Shankar murió el 11 de diciembre de 2012, a los noventa y dos años de edad. ¡Hay gente que, por decreto de las potencias cósmicas, no debería morirse! Todo lo vivió, todo lo experimentó, todo lo gozó. Y así hizo gozar al mundo. Profundamente espiritual al tiempo que irrenunciablemente sensualista. ¡Bien! Por principio, hemos de desconfiar de aquellos que se pretenden espíritu puro, o de quienes viven engrilletadas a sus apetitos corporales. Shankar era un hombre profundamente espiritual… bien instalado en un cuerpo saludable y voluptuoso. Murió cubierto de gloria y de todos los homenajes imaginables.
En su libro autobiográfico Mi música, mi vida, Shankar revela haber tenido una incendiaria relación amorosa con Sue Jones entre 1973 y 1986. De esta conflagración brotó, en 1979, Norah Geethali Shankar Jones, una “hija del fuego” (Gérard de Nerval), que ha construido una fulgente carrera en los Estados Unidos como cantante, compositora, pianista, guitarrista, sitarista, actriz, en suma, una “mujer orquesta”.

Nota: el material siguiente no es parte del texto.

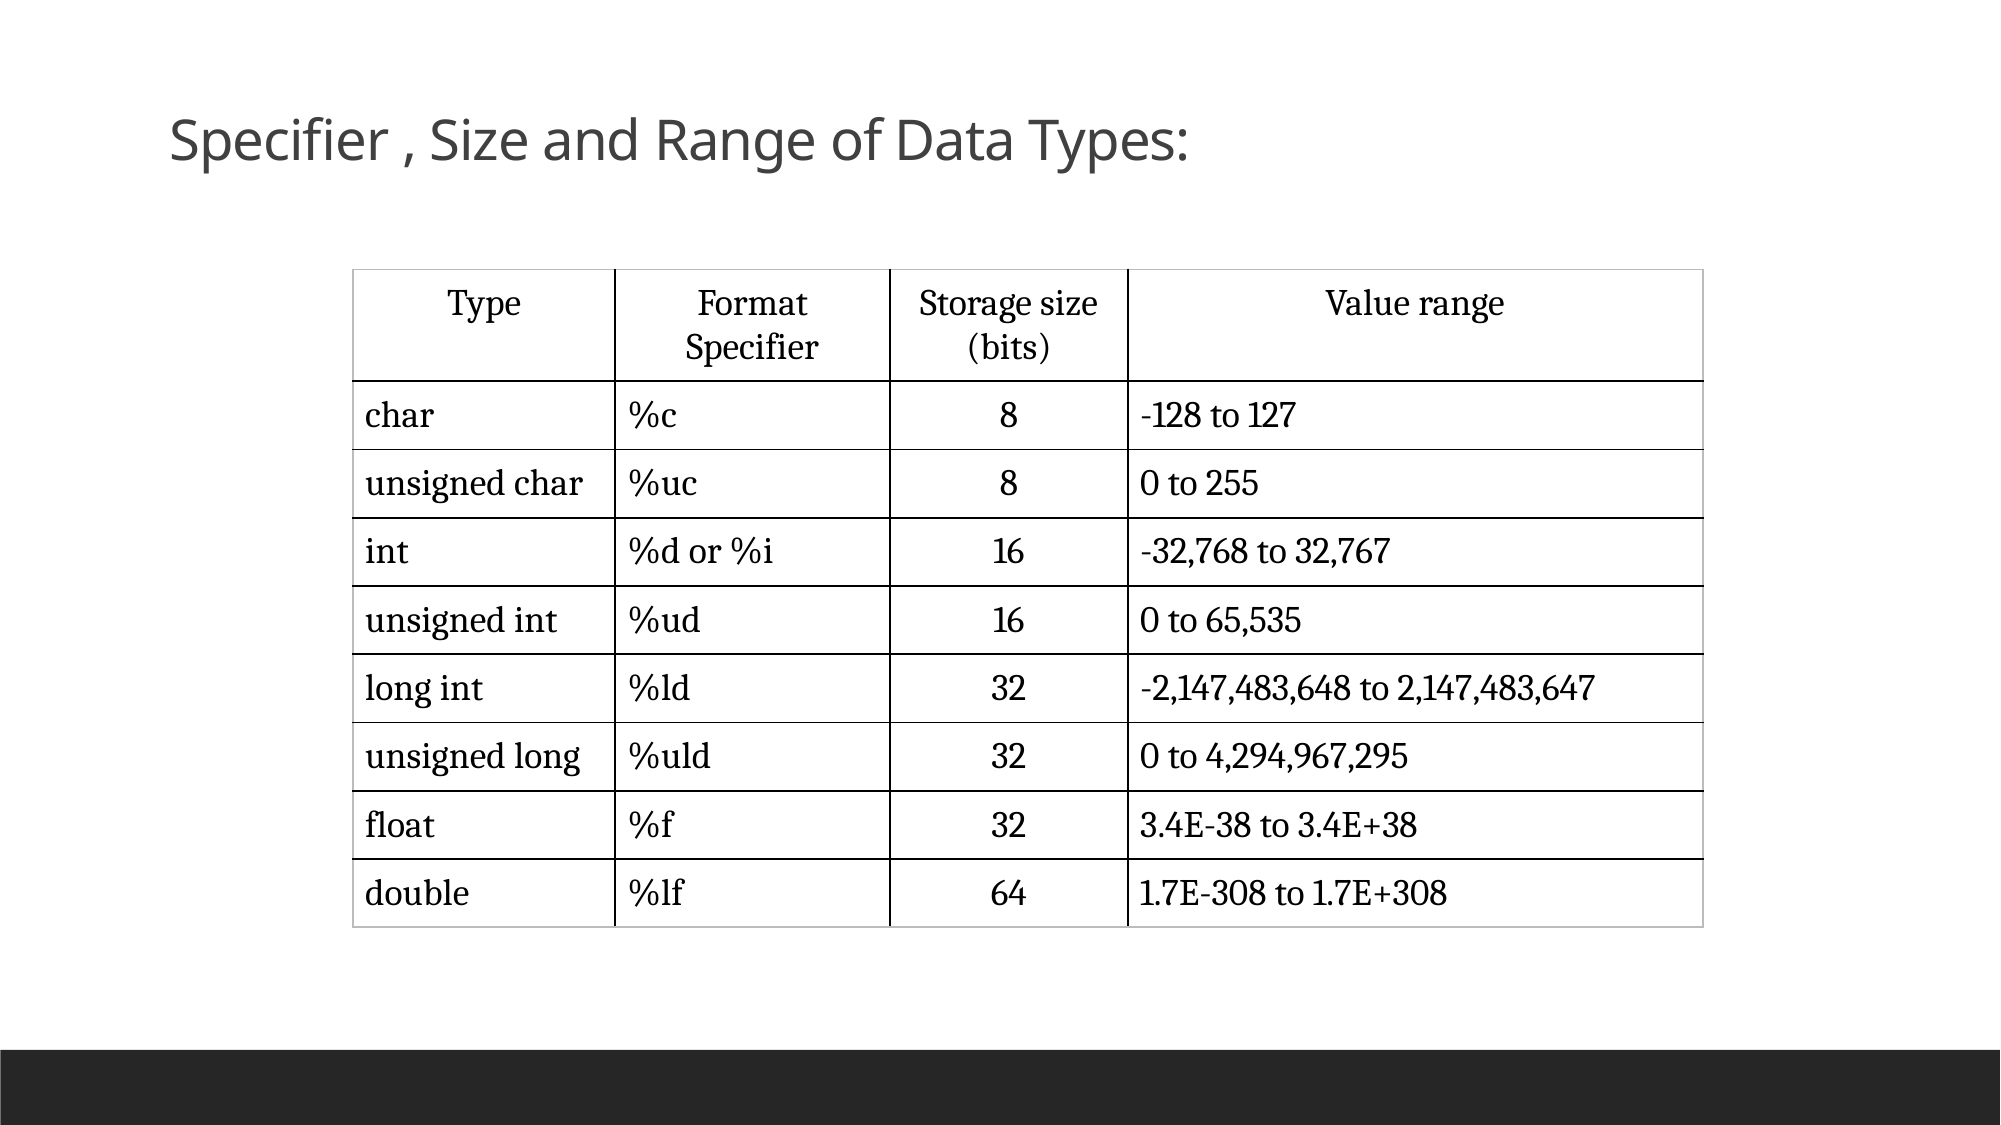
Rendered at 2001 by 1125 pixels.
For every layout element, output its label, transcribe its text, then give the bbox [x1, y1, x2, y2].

Ha ganado nueve premios Grammy y vendido 60 millones de discos en los que hace juglerías con el jazz, blues, soul, country y pop. Su padre la llamaba cariñosamente “Geetu”. En el mencionado libro nos dice: “Mi hija es una mujer extraordinaria, con muchísimo talento, y estoy muy orgulloso de ella. Su voz, que sale del alma, es tan única y fluida, que hace vibrar profundamente a sus fans”.
Shankar guardó un recuerdo entrañable de Costa Rica, y siempre se expresó con admiración de ella, a pesar de la desazón de la primera visita. ¿Cómo lo sé? Pues, digamos que me lo contó un pajarito.